Location
CS2311
Event Description

Exploring the Power of Heterogeneous Information Sources

Nowadays, a vast ocean of data are collected from trillions of connected devices everyday. Useful knowledge is usually buried in multiple genres of data, which are from different sources, in different formats, and with different types of representation. Many interesting patterns cannot be extracted from a single data collection, but have to be discovered from the integrative analysis of all heterogeneous data sources available. Although many algorithms have been developed to analyze multiple information sources, real applications continuously pose new challenges: Data can be gigantic, noisy, unreliable, dynamically evolving, highly imbalanced, and heterogeneous. Meanwhile, users provide limited feedback, have growing privacy concerns, and ask for actionable knowledge. In this talk, I will discuss our research on exploring the power of multiple heterogeneous information sources in challenging learning scenarios.

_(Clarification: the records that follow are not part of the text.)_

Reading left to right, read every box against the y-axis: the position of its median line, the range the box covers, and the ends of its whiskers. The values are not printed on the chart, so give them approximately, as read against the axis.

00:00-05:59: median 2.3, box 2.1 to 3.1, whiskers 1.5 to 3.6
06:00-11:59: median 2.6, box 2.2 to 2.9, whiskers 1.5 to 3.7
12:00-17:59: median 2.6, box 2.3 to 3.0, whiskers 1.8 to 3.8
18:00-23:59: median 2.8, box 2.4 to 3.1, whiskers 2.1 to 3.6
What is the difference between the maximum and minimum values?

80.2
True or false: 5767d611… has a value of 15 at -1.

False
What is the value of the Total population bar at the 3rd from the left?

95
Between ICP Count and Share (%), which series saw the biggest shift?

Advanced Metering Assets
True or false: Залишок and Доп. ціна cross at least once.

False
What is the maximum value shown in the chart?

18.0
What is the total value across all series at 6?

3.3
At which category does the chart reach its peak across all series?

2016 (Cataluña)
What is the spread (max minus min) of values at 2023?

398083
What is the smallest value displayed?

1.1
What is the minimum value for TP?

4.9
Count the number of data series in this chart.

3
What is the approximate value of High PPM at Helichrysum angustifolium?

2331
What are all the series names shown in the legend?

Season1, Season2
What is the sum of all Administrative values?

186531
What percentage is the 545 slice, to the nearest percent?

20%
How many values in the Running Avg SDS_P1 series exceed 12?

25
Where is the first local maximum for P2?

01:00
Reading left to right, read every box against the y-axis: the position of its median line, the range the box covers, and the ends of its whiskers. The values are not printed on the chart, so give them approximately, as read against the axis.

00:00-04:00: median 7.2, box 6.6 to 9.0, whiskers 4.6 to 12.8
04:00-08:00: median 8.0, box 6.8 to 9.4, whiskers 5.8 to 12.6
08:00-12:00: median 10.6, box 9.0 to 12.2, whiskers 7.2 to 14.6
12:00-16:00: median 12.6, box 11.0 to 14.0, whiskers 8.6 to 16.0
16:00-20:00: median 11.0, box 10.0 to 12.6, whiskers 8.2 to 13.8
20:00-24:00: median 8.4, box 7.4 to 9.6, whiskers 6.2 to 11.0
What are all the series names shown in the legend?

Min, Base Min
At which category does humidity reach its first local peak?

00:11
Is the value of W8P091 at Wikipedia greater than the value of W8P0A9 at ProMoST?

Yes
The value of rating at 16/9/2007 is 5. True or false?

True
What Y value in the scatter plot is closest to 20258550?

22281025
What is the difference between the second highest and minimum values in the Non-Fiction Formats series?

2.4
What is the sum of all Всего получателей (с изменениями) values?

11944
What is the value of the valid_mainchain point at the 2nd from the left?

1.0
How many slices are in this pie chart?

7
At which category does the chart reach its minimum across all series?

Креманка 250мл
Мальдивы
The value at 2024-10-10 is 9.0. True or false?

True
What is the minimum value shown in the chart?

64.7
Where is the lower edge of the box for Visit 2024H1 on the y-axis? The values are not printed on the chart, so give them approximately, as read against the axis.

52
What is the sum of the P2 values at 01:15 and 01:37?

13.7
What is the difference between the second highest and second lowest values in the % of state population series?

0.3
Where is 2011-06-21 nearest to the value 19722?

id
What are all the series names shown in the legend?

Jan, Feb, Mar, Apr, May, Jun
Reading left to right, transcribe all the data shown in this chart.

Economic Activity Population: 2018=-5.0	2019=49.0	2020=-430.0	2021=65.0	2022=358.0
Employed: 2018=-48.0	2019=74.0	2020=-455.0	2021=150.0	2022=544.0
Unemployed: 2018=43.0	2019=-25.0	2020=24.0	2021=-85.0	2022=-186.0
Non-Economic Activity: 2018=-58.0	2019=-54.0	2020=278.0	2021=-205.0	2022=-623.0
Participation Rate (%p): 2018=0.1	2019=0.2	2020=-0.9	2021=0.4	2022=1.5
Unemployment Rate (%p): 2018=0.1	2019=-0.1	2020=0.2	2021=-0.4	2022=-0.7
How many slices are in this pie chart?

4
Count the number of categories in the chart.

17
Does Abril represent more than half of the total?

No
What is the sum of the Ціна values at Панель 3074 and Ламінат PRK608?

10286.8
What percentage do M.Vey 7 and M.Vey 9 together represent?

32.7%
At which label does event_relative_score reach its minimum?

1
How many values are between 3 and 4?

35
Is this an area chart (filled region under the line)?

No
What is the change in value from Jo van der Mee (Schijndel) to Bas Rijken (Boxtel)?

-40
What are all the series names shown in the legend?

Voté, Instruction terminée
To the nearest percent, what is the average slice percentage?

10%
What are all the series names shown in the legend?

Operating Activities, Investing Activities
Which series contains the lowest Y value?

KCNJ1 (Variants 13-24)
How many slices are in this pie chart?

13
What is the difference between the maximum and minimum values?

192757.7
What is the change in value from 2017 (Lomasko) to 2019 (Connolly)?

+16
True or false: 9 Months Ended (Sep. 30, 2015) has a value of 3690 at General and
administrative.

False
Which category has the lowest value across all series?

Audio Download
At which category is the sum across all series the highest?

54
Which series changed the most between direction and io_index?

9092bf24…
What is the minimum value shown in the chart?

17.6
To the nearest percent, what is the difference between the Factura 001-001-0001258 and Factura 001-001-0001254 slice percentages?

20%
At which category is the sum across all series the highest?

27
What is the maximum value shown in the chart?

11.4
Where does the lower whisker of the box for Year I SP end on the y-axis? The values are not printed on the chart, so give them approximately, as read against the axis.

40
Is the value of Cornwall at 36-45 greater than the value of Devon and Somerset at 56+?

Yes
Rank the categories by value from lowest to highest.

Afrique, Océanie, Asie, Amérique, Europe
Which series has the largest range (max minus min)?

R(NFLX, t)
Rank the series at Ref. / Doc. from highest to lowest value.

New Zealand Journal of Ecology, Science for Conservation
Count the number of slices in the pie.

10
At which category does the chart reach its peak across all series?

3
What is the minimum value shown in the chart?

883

I will present two perspectives of learning from multiple sources, i.e., exploring their similarities (knowledge integration) or their differences (inconsistency detection). First, for knowledge integration, we proposed a graph-based consensus maximization framework to combine multiple supervised and unsupervised models, which significantly improves classification accuracy. Second, we developed approaches based on matrix factorization and spectral embedding to detect objects performing inconsistently across multiple sources as a new type of anomalies. I will show the effectiveness of these general learning techniques with a few sample applications in social media, networking, cyber security and bioinformatics.

 

Jing Gao is an assistant professor in the Computer Science and Engineering Department at the University at Buffalo, The State University of New York. She is broadly interested in data and information analysis with a focus on information integration, ensemble methods, transfer learning, anomaly detection and mining data streams. She obtained her PhD degree in Computer Science from University of Illinois at Urbana-Champaign in 2011. Her thesis work was supported by IBM PhD fellowship and lead to a well-received tutorial at SDM’10 conference. She has published more than 30 papers in refereed journals and conferences.